Things to watch for as the worship leader

The temptation with a testimony-themed hymn is to push the congregation toward performed enthusiasm, to signal that this is the emotional peak of the service and everyone should feel it. Steele's hymn resists that. Its opening posture is confession of limitation, not declaration of achievement. Lead from that honest place. Let the song do what it says it is doing: attempting to name a glory that exceeds naming. Your own demeanor as a leader should feel like someone who has something worth saying and is working to say it, not someone reading from a script of expected emotional responses. Also be aware that congregations carry different testimony histories into the room. Some people are fresh from a visible work of God in their lives. Others are in a dry season where the testimony feels distant. This hymn holds both. The conditional phrase "could I tell" is also permission to the person who feels they have less to tell than others.

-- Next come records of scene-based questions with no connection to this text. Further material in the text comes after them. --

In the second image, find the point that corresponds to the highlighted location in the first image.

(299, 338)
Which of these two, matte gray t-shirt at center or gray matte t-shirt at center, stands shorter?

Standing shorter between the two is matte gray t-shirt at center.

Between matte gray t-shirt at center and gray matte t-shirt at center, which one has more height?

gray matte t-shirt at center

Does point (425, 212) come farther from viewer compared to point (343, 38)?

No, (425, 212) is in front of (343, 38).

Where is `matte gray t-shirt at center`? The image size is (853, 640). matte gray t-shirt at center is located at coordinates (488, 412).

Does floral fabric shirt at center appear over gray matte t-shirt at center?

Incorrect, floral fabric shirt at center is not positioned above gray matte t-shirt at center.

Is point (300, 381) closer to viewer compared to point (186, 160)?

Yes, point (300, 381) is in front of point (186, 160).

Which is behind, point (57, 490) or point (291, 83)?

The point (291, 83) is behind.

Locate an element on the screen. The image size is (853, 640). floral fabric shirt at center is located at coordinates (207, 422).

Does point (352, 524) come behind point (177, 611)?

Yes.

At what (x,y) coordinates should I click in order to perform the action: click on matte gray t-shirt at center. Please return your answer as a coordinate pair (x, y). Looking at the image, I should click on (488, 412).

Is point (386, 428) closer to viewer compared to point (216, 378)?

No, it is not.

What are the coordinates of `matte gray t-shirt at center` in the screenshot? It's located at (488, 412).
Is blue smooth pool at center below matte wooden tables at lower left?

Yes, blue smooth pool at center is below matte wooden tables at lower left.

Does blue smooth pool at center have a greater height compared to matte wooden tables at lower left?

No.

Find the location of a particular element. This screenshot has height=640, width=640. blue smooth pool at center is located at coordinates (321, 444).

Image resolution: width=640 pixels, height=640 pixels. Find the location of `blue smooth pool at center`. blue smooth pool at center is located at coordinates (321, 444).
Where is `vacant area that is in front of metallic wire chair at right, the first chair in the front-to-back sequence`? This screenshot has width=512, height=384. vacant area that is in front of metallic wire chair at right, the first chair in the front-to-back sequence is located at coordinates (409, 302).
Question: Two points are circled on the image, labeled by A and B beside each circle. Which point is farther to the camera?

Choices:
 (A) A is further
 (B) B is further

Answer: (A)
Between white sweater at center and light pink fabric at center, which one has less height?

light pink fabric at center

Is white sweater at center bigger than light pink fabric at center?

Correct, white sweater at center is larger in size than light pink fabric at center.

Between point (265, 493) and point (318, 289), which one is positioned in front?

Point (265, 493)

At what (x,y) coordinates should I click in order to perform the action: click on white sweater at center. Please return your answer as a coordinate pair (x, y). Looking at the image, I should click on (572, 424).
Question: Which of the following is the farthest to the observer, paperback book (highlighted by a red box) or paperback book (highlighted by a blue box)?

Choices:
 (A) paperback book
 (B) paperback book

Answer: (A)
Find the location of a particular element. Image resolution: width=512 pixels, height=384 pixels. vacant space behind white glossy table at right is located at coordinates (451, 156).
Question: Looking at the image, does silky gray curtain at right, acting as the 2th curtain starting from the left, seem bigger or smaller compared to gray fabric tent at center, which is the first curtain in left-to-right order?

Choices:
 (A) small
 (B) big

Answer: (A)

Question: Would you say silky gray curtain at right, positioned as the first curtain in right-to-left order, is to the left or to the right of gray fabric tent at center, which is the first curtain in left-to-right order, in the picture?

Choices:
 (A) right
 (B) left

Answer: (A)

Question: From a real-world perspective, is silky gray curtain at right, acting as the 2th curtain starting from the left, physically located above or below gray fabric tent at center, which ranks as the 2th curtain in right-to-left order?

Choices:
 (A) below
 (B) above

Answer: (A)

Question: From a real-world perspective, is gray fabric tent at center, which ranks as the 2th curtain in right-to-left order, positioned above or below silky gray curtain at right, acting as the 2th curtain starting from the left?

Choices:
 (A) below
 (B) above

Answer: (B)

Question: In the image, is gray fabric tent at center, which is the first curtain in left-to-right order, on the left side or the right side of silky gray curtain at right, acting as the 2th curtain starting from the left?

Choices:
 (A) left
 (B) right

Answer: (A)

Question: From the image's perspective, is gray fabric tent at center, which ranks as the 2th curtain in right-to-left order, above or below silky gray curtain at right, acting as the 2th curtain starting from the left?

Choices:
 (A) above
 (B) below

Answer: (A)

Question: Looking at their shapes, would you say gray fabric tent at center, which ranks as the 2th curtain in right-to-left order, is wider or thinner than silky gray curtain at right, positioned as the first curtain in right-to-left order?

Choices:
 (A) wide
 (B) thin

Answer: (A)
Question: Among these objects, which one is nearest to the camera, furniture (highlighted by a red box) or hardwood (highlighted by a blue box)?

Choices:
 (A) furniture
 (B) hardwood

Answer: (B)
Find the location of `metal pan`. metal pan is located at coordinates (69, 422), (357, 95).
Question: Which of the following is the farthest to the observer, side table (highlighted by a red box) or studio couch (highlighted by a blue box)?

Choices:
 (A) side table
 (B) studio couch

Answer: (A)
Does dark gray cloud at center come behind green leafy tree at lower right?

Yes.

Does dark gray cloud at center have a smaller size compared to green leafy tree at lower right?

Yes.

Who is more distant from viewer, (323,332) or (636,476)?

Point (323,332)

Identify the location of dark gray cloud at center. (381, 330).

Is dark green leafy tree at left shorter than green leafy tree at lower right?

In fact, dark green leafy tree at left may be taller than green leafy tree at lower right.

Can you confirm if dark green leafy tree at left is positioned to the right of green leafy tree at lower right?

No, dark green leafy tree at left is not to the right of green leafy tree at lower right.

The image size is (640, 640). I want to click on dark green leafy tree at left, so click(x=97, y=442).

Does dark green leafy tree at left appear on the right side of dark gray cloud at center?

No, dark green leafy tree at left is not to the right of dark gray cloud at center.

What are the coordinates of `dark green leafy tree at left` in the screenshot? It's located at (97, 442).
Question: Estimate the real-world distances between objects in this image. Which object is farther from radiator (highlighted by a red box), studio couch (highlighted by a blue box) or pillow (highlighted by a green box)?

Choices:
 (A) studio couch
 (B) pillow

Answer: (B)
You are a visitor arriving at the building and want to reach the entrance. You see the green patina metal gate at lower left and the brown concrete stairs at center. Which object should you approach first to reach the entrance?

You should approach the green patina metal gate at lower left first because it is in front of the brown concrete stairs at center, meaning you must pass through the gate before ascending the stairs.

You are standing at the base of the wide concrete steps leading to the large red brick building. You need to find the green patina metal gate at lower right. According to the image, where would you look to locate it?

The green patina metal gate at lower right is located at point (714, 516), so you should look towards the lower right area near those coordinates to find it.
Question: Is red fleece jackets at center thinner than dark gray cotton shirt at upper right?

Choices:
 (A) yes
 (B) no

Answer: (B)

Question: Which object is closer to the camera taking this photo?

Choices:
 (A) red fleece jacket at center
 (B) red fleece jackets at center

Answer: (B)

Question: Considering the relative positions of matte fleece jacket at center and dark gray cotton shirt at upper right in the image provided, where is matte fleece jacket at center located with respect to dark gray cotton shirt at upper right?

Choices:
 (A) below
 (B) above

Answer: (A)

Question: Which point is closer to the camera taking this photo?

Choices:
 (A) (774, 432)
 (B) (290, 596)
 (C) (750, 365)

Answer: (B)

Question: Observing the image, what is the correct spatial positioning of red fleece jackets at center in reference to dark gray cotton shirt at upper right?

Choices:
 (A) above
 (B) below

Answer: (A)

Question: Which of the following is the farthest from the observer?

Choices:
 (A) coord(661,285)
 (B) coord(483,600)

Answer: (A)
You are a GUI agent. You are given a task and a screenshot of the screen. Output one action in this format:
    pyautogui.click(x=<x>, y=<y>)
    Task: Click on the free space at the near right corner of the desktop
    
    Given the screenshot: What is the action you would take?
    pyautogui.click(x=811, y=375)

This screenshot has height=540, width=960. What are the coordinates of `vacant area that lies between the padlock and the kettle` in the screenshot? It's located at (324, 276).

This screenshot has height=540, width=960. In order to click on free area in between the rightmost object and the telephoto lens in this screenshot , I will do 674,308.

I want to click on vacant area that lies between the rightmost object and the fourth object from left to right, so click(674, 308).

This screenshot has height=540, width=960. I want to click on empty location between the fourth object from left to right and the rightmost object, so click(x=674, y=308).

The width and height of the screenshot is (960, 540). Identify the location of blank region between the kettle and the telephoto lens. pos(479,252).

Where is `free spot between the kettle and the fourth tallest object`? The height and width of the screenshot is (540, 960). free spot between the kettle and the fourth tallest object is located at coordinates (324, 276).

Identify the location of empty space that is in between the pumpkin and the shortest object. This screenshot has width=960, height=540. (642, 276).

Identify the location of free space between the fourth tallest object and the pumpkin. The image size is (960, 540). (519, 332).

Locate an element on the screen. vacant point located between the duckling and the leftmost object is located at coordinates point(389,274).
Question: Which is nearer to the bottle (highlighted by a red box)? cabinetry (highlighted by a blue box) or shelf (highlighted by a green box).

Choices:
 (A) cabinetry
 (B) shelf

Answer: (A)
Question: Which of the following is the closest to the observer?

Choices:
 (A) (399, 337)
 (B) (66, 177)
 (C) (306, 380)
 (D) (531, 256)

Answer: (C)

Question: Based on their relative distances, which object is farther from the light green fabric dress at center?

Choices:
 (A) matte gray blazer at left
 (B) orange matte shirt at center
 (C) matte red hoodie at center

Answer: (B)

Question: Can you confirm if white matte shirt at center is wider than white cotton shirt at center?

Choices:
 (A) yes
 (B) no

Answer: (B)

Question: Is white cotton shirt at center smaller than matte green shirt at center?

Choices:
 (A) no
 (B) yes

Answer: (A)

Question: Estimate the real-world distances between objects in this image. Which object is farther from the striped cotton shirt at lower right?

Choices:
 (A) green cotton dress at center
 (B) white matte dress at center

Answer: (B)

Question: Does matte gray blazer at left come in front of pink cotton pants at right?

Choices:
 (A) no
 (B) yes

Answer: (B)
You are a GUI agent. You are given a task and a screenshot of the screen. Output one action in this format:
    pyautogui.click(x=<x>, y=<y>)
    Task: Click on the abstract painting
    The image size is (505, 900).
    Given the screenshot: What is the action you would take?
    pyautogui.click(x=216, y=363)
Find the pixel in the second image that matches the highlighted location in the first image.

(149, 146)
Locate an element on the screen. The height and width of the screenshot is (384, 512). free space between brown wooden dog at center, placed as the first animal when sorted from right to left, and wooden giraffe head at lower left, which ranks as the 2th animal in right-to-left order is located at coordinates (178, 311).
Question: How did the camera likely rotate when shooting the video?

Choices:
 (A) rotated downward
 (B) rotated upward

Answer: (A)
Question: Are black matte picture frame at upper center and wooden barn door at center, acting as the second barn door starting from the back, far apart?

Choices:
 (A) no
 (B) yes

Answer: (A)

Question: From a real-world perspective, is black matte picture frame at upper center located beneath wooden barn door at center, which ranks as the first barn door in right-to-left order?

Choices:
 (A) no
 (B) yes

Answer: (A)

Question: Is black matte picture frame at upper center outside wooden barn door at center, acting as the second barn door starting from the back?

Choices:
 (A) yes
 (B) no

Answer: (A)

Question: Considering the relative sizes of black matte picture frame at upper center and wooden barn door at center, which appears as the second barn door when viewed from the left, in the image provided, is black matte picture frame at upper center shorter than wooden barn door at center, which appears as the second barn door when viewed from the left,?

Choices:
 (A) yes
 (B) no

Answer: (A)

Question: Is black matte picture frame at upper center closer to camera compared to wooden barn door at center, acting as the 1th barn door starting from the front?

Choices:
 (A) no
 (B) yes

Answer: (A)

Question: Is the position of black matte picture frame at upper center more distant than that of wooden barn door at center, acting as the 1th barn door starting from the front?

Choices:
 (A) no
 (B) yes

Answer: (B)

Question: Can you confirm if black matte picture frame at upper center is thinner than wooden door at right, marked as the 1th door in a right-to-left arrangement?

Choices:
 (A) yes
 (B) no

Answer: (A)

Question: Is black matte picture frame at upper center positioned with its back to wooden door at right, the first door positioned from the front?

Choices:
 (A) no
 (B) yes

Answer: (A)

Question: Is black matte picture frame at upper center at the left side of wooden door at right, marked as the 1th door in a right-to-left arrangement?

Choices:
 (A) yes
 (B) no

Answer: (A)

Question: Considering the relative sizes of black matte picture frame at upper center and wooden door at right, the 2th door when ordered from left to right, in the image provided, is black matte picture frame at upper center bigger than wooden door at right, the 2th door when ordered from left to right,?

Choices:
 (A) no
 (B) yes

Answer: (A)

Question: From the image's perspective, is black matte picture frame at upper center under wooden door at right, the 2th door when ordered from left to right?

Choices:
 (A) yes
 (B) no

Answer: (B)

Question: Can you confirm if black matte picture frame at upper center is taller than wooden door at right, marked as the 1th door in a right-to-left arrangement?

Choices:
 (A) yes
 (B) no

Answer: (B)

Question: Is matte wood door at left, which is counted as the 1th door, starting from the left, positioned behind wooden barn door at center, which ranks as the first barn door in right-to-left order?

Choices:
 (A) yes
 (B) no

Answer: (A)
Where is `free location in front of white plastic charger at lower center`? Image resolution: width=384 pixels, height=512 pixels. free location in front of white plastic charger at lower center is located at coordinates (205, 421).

The glory is real whether or not the words are flowing.

A note for the team behind you (techs, vocalists, band)

For sound: this hymn benefits from a warm, unhurried mix. Because the theological content sits in the lyric rather than the musical energy, clarity of word is the top priority. Keep the lead vocal or melody instrument sitting clearly above the harmonic bed. For vocalists: testimony songs invite a slightly more personal quality in the vocal delivery, not solo-performance energy, but the sense that the words are being meant rather than just executed. If harmony is available, keep it supportive and underneath the melody rather than competing for the upper register. For the band: the arrangement should feel like it is reaching, just as the lyric is reaching. A gradual dynamic build from verse to verse works well here, arriving at a fuller texture on the final verse without overwhelming the room. The goal is not a climactic production moment but a sustained sense of a community working together to find words for something that keeps outrunning them. That dynamic arc, earnest and reaching rather than triumphant, serves the theology of the text.